Many venues will struggle to pay National Living Wage to be introduced next month, says Lane End Conference Centre
01/03/2016

Pictured: Lane End Conference Centre

Venues are facing a struggle to pay the new National Living Wage according to Lane End Conference Centre.

The introduction of  the government’s new National Living Wage next month means that meeting and event venues are going to have to dig deep – leaving many in a difficult position, according to Mike Gough, operations director at the Buckinghamshire conference and meeting centre. Lane End will be paying the government's new rate of £7.20 per hour for over 25s, but is currently not be able to pay the Living Wage Foundation's Living Wage rate of £8.25 per hour.

Gough said: “We fully support the government’s introduction of both workplace pensions and increasing the living wage. We think it is a great initiative and believe that by looking after our employees we are indirectly looking after our customers. 

“Having said that, as a small independent venue, we always need to consider the profitability and survival of our organisation for the benefit of our customers as well as our employees. Therefore, although we support these initiatives, we need to make gradual changes to ensure we secure the survival of our organisation and also maintain a happy, secure and satisfied workforce. 
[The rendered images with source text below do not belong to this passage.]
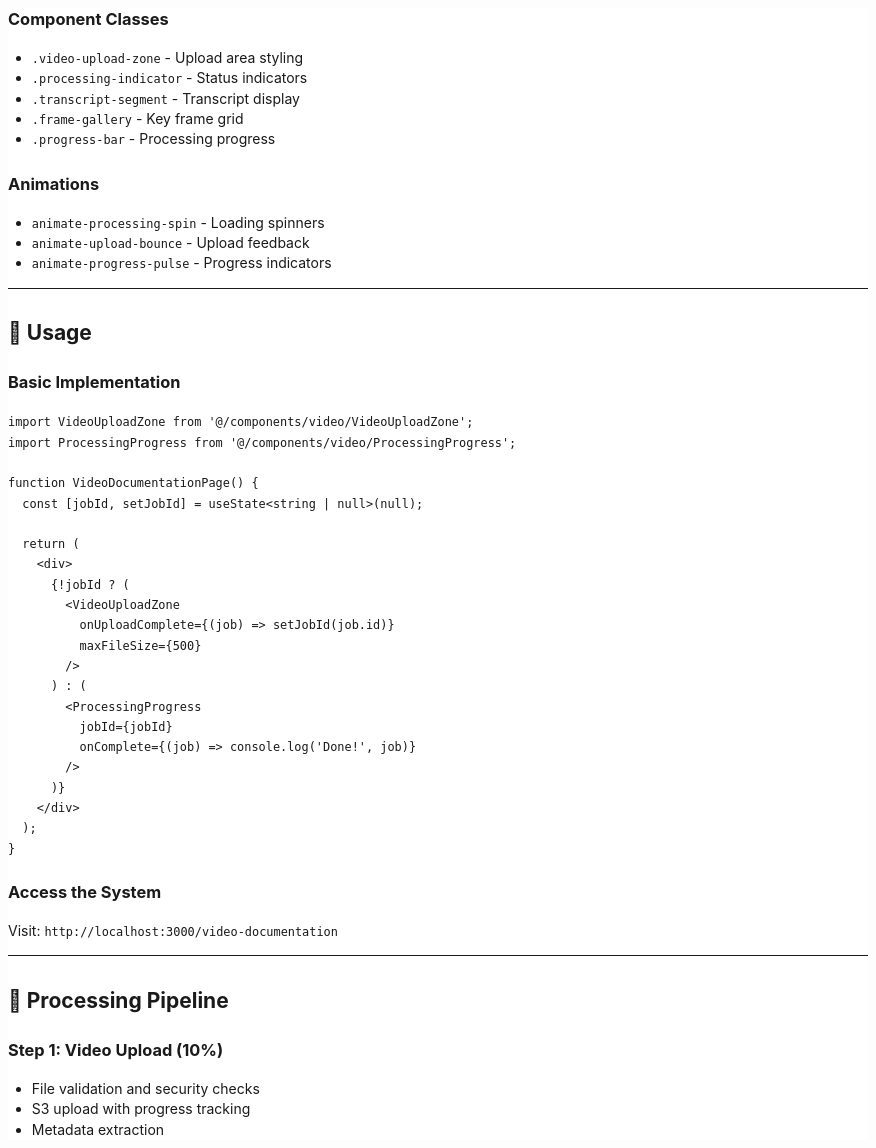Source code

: ### **Component Classes**
- `.video-upload-zone` - Upload area styling
- `.processing-indicator` - Status indicators
- `.transcript-segment` - Transcript display
- `.frame-gallery` - Key frame grid
- `.progress-bar` - Processing progress

### **Animations**
- `animate-processing-spin` - Loading spinners
- `animate-upload-bounce` - Upload feedback
- `animate-progress-pulse` - Progress indicators

---

## 📱 **Usage**

### **Basic Implementation**
```tsx
import VideoUploadZone from '@/components/video/VideoUploadZone';
import ProcessingProgress from '@/components/video/ProcessingProgress';

function VideoDocumentationPage() {
  const [jobId, setJobId] = useState<string | null>(null);

  return (
    <div>
      {!jobId ? (
        <VideoUploadZone
          onUploadComplete={(job) => setJobId(job.id)}
          maxFileSize={500}
        />
      ) : (
        <ProcessingProgress
          jobId={jobId}
          onComplete={(job) => console.log('Done!', job)}
        />
      )}
    </div>
  );
}
```

### **Access the System**
Visit: `http://localhost:3000/video-documentation`

---

## 🔄 **Processing Pipeline**

### **Step 1: Video Upload (10%)**
- File validation and security checks
- S3 upload with progress tracking
- Metadata extraction
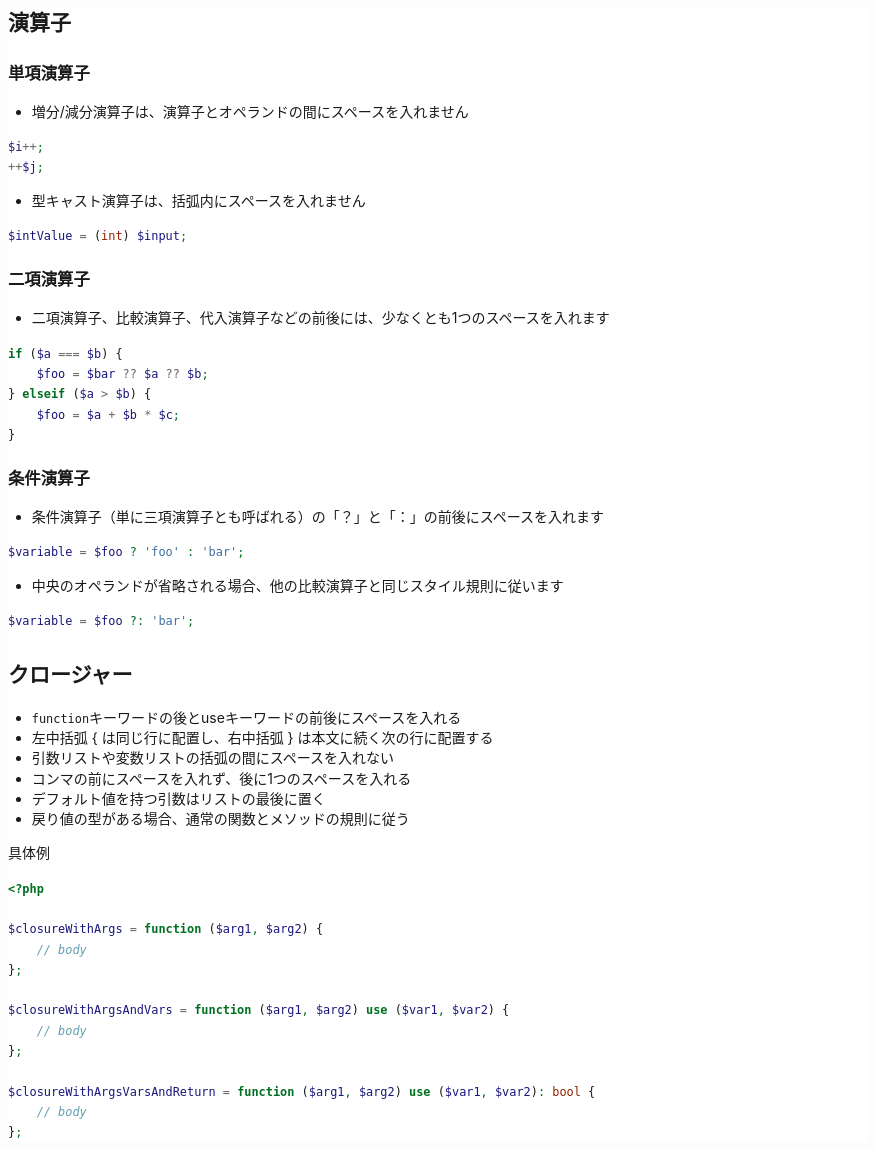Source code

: ## 演算子
### 単項演算子
- 増分/減分演算子は、演算子とオペランドの間にスペースを入れません
```php
$i++;
++$j;
```
- 型キャスト演算子は、括弧内にスペースを入れません

```php
$intValue = (int) $input;
```

### 二項演算子
- 二項演算子、比較演算子、代入演算子などの前後には、少なくとも1つのスペースを入れます
```php
if ($a === $b) {
    $foo = $bar ?? $a ?? $b;
} elseif ($a > $b) {
    $foo = $a + $b * $c;
}
```

### 条件演算子
- 条件演算子（単に三項演算子とも呼ばれる）の「？」と「：」の前後にスペースを入れます
```php
$variable = $foo ? 'foo' : 'bar';
```
- 中央のオペランドが省略される場合、他の比較演算子と同じスタイル規則に従います
```php
$variable = $foo ?: 'bar';
```

## クロージャー
- `function`キーワードの後とuseキーワードの前後にスペースを入れる
- 左中括弧 { は同じ行に配置し、右中括弧 } は本文に続く次の行に配置する
- 引数リストや変数リストの括弧の間にスペースを入れない
- コンマの前にスペースを入れず、後に1つのスペースを入れる
- デフォルト値を持つ引数はリストの最後に置く
- 戻り値の型がある場合、通常の関数とメソッドの規則に従う

具体例
```php
<?php

$closureWithArgs = function ($arg1, $arg2) {
    // body
};

$closureWithArgsAndVars = function ($arg1, $arg2) use ($var1, $var2) {
    // body
};

$closureWithArgsVarsAndReturn = function ($arg1, $arg2) use ($var1, $var2): bool {
    // body
};
```
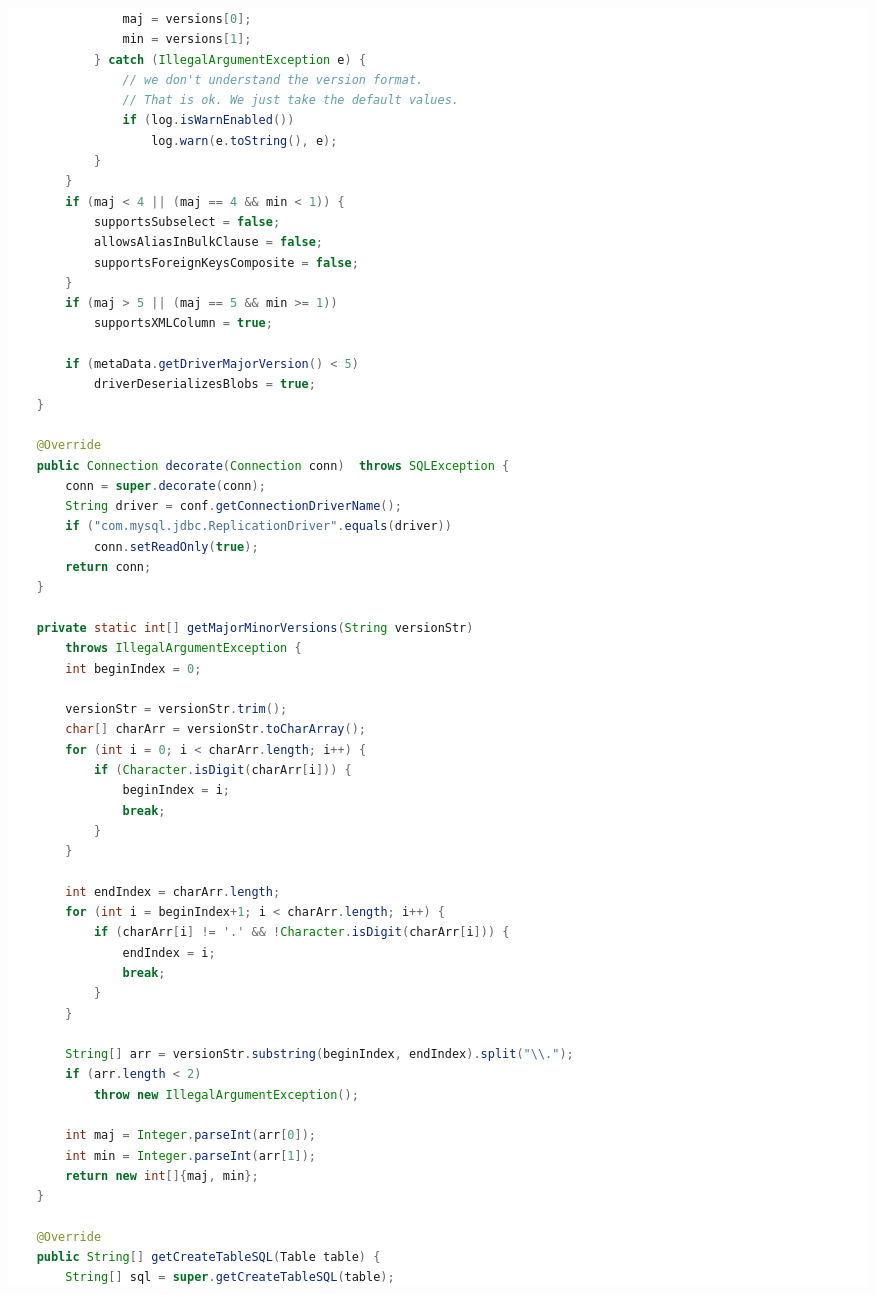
 ```java
                maj = versions[0];
                min = versions[1];
            } catch (IllegalArgumentException e) {
                // we don't understand the version format.
                // That is ok. We just take the default values.
                if (log.isWarnEnabled())
                    log.warn(e.toString(), e);
            }
        }
        if (maj < 4 || (maj == 4 && min < 1)) {
            supportsSubselect = false;
            allowsAliasInBulkClause = false;
            supportsForeignKeysComposite = false;
        }
        if (maj > 5 || (maj == 5 && min >= 1))
            supportsXMLColumn = true;

        if (metaData.getDriverMajorVersion() < 5)
            driverDeserializesBlobs = true;
    }

    @Override
    public Connection decorate(Connection conn)  throws SQLException {
        conn = super.decorate(conn);
        String driver = conf.getConnectionDriverName();
        if ("com.mysql.jdbc.ReplicationDriver".equals(driver))
            conn.setReadOnly(true);
        return conn;
    }
    
    private static int[] getMajorMinorVersions(String versionStr)
        throws IllegalArgumentException {
        int beginIndex = 0;

        versionStr = versionStr.trim();
        char[] charArr = versionStr.toCharArray();
        for (int i = 0; i < charArr.length; i++) {
            if (Character.isDigit(charArr[i])) {
                beginIndex = i;
                break;
            }
        }

        int endIndex = charArr.length;
        for (int i = beginIndex+1; i < charArr.length; i++) {
            if (charArr[i] != '.' && !Character.isDigit(charArr[i])) {
                endIndex = i;
                break;
            }
        }

        String[] arr = versionStr.substring(beginIndex, endIndex).split("\\.");
        if (arr.length < 2)
            throw new IllegalArgumentException();

        int maj = Integer.parseInt(arr[0]);
        int min = Integer.parseInt(arr[1]);
        return new int[]{maj, min};
    }

    @Override
    public String[] getCreateTableSQL(Table table) {
        String[] sql = super.getCreateTableSQL(table);
```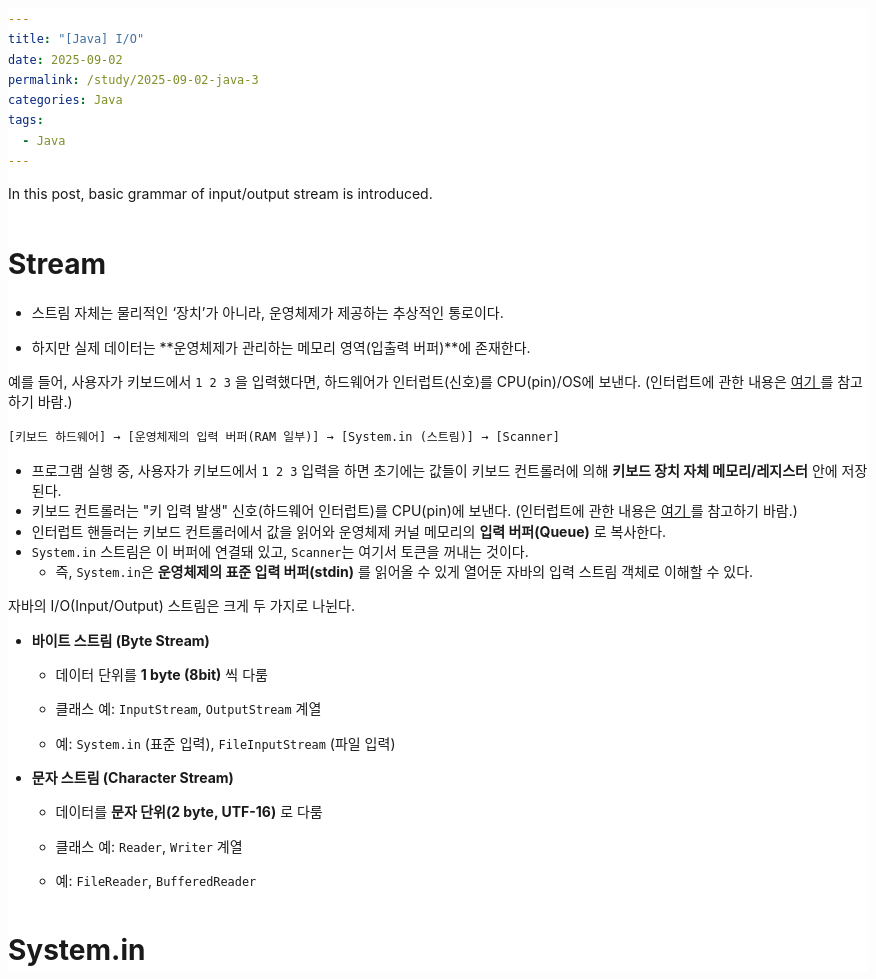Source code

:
 ```yaml
---
title: "[Java] I/O"
date: 2025-09-02
permalink: /study/2025-09-02-java-3
categories: Java
tags: 
  - Java
---
```


In this post, basic grammar of input/output stream is introduced.



# Stream

- 스트림 자체는 물리적인 ‘장치’가 아니라, 운영체제가 제공하는 추상적인 통로이다.

- 하지만 실제 데이터는 **운영체제가 관리하는 메모리 영역(입출력 버퍼)**에 존재한다.

예를 들어, 사용자가 키보드에서 `1 2 3` 을 입력했다면, 하드웨어가 인터럽트(신호)를 CPU(pin)/OS에 보낸다. (인터럽트에 관한 내용은  <a href="https://arcstone09.github.io/study/2025-06-21-ca-1"> 여기 </a> 를 참고하기 바람.)

```
[키보드 하드웨어] → [운영체제의 입력 버퍼(RAM 일부)] → [System.in (스트림)] → [Scanner]
```

- 프로그램 실행 중, 사용자가 키보드에서 `1 2 3` 입력을 하면 초기에는 값들이 키보드 컨트롤러에 의해 **키보드 장치 자체 메모리/레지스터** 안에 저장된다.
- 키보드 컨트롤러는 "키 입력 발생" 신호(하드웨어 인터럽트)를 CPU(pin)에 보낸다. (인터럽트에 관한 내용은  <a href="https://arcstone09.github.io/study/2025-06-21-ca-1"> 여기 </a> 를 참고하기 바람.)
- 인터럽트 핸들러는 키보드 컨트롤러에서 값을 읽어와 운영체제 커널 메모리의 **입력 버퍼(Queue)** 로 복사한다.
- `System.in` 스트림은 이 버퍼에 연결돼 있고, `Scanner`는 여기서 토큰을 꺼내는 것이다. 
  - 즉, `System.in`은 **운영체제의 표준 입력 버퍼(stdin)** 를 읽어올 수 있게 열어둔 자바의 입력 스트림 객체로 이해할 수 있다. 




자바의 I/O(Input/Output) 스트림은 크게 두 가지로 나뉜다.

- **바이트 스트림 (Byte Stream)**

  - 데이터 단위를 **1 byte (8bit)** 씩 다룸

  - 클래스 예: `InputStream`, `OutputStream` 계열

  - 예: `System.in` (표준 입력), `FileInputStream` (파일 입력)

- **문자 스트림 (Character Stream)**

  - 데이터를 **문자 단위(2 byte, UTF-16)** 로 다룸

  - 클래스 예: `Reader`, `Writer` 계열

  - 예: `FileReader`, `BufferedReader`

    

# System.in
“Many venues, particularly small independents, have struggled to cope with the recent recessions and have been hit hard by the decline in demand. Those venues now have to dig deep to fund the changes and I can see some venues between a rock and a hard place in terms of price rises and/or a drop in staffing levels and therefore standards. Further diluting of core focus is also likely as venues look for every available revenue stream.” 

The government’s compulsory National Living Wage is set to be introduced in April, set at £7.20 per hour for all working people aged 25 and over. This will be over and above the National Minimum Wage which will remain in place for those aged under 25.

Last year, M&IT teamed up with the Association of British Professional Conference Organisers (ABPCO) to launch the Living Wage for Live Events campaign to persuade event buyers and policy makers to encourage the industry as a whole to pay a Living Wage. 

The Living Wage Foundation has calculated the acceptable standard of living to be £9.40 per hour in London and £8.25 per hour for the rest of the UK. Currently, up to 90 per cent of workers in the hospitality sector live below that rate.

Gough added: “Here at Lane End we have remained focused on our core business and have fortunately been fairly stable through the recessions. We have carefully planned our strategy for meeting the changes - and are therefore confident that we will be able to do so without resorting to either the rock or the hard place.

“We will be paying the new minimum Living Wage as suggested by the government. However, we will not at this stage be able to reach to the Living Wage Foundation’s suggested minimum Living Wage.”

  • Tim Chudley of Sundial Group 03/03/2016

    Its time we bit the bullet and paid our front line people properly. The good thing about this significant increase in the statutory minimum wage (it's not the living wage as the government tries to claim) is that every employer must pay it. Every hospitality business will need to find ways to manage this change. Buyers will then choose between those that have to make a modest increase in prices and those who cut back on service. I am willing to bet that the survivors will be the responsible businesses that manage this challenge without dropping standards.

    I hope the government continues to make above inflation increases to the minimum wage until it does reflect the true living wage.